Luoghi di rivelazioni e disvelamenti, le stanze in cui l'arte si sostanzia in opere sono testimoni mute di apprendistati estetici e di tramandi culturali. Abbiamo chiesto ad alcuni fotografi di varcarne le soglie.
Nello studio dell'artista

Vittorio Ferorelli
[IBC]

Le stanze in cui nascono le opere dell'arte sono da sempre considerate una arcana residenza del mistero. Oltrepassarne le soglie richiede il rispetto di chi sa di avere ottenuto un privilegio: lo stesso lasciapassare guadagnato dai tanti che nei secoli, per iniziarsi alla scuola della creazione, sono andati a bottega. Luogo di rivelazioni e disvelamenti, lo studio di un artista diventa così il testimone muto di apprendistati estetici e di tramandi culturali: come accade al Narratore della Recherche proustiana, incantato dalle parole del pittore Elstir e dalle opere esposte nel suo atelier. E non è un caso che proprio da queste stanze prenda le mosse la storia di molti personaggi letterari votati alla conoscenza di sé, o destinati ad imporla ad altri: basti pensare al Dorian Gray di Wilde, o alla Lulu di Wedekind.

Le immagini di questo numero raccontano dunque la visita di diversi fotografi negli studi di alcuni artisti della nostra regione. Bruno Ferri è entrato nelle case di Francesco Verlicchi a Ravenna, e di Giulio Ruffini a Mezzano (sempre nel Ravennate). Marcello Galvani ha ritratto Francesco Bocchini nella sua bottega di Gambettola (Forlì-Cesena). Pirro Cuniberti e Dante Mazza hanno aperto le porte dei propri atelier bolognesi all'obiettivo di Marco Pizzoli. Le immagini scattate da Andrea Samaritani registrano infine, e siamo di nuovo a Bologna, i gesti e gli oggetti quotidiani di Dino Boschi e di Norma Mascellani.

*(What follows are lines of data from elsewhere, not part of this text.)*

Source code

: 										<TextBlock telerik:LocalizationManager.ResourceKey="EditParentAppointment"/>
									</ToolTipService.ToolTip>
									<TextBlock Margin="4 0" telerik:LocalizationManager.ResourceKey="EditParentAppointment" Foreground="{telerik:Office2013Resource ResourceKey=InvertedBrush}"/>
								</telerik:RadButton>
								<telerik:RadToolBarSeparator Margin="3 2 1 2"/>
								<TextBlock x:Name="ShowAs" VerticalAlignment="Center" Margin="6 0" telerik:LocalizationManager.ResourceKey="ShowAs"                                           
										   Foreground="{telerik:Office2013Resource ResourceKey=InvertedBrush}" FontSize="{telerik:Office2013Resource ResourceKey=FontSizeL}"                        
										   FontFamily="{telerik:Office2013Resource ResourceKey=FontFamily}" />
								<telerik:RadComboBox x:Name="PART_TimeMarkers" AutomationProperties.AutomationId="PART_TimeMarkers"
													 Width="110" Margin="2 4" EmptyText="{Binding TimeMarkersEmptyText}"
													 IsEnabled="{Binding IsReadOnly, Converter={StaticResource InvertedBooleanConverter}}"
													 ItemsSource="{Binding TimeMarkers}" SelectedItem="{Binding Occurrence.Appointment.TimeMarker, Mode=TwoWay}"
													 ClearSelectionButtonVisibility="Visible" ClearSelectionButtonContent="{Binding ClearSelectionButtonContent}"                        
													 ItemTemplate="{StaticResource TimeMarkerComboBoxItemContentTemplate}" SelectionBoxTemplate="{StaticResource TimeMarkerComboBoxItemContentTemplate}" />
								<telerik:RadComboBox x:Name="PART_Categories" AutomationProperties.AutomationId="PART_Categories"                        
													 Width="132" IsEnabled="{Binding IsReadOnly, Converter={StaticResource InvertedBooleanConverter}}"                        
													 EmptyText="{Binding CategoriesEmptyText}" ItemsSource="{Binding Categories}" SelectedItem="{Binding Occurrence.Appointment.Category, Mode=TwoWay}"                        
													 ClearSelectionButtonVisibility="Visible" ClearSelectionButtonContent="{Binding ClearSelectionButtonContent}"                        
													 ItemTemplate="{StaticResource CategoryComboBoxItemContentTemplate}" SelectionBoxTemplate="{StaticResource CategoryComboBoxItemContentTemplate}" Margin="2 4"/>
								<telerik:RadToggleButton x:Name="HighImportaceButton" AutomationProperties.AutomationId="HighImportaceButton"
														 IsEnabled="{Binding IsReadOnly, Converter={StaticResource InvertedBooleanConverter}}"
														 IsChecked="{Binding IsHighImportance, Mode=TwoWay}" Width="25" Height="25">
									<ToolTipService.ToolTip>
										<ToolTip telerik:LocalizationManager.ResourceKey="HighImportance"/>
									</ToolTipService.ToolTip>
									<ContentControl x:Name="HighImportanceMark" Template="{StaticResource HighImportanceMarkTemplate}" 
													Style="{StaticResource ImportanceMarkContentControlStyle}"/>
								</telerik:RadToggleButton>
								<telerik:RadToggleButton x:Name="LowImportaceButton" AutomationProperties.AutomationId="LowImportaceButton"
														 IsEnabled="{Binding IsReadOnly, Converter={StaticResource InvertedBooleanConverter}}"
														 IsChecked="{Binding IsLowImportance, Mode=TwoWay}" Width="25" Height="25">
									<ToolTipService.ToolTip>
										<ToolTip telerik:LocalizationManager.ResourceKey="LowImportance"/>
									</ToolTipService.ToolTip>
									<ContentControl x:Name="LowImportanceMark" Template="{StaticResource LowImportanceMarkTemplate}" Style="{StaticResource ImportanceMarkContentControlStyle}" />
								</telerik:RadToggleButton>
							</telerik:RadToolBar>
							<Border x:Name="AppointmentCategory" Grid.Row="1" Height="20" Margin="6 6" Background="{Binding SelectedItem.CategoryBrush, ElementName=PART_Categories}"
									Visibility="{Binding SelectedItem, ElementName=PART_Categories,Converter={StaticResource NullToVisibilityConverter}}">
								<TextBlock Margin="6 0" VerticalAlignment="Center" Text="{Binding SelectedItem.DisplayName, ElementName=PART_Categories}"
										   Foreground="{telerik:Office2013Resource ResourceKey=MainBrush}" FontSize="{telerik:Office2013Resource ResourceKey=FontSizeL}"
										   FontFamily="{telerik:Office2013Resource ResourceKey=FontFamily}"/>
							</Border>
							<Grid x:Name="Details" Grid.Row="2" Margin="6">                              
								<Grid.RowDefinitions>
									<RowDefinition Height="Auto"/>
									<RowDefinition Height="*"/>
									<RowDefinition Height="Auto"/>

Guardando queste immagini la sensazione di respirare in un luogo e in un tempo sospesi rimane. Lo ha detto bene proprio un artista, Sandro Chia, che guardando i quadri di Klimt sulle pareti di un museo si sforzava di immaginarli nello studio in cui erano nati, prima di essere esposti, acquistati e consacrati: "Volentieri, quando mi capita, mi soffermo a osservare le foto degli studi degli artisti. Ho notato che si somigliano: tele appoggiate al muro o sui cavalletti in attesa di essere completate, tavoli coperti di tubi di colore, pennelli, tavolozze incrostate, libri, fogli di carta, disegni e sento l'odore di trementina che mi è familiare. È ricorrente quella certa atmosfera di ordine al limite del caos, la tensione mista a calma e quella strana atmosfera d'ozio, eppure di lavoro. Gli studi si somigliano, ma sono anche intercambiabili?".1


Nota

(1) S. Chia, Travestito da Gustav e col gatto in braccio, "Corriere della Sera", 13 aprile 2004, p. 34.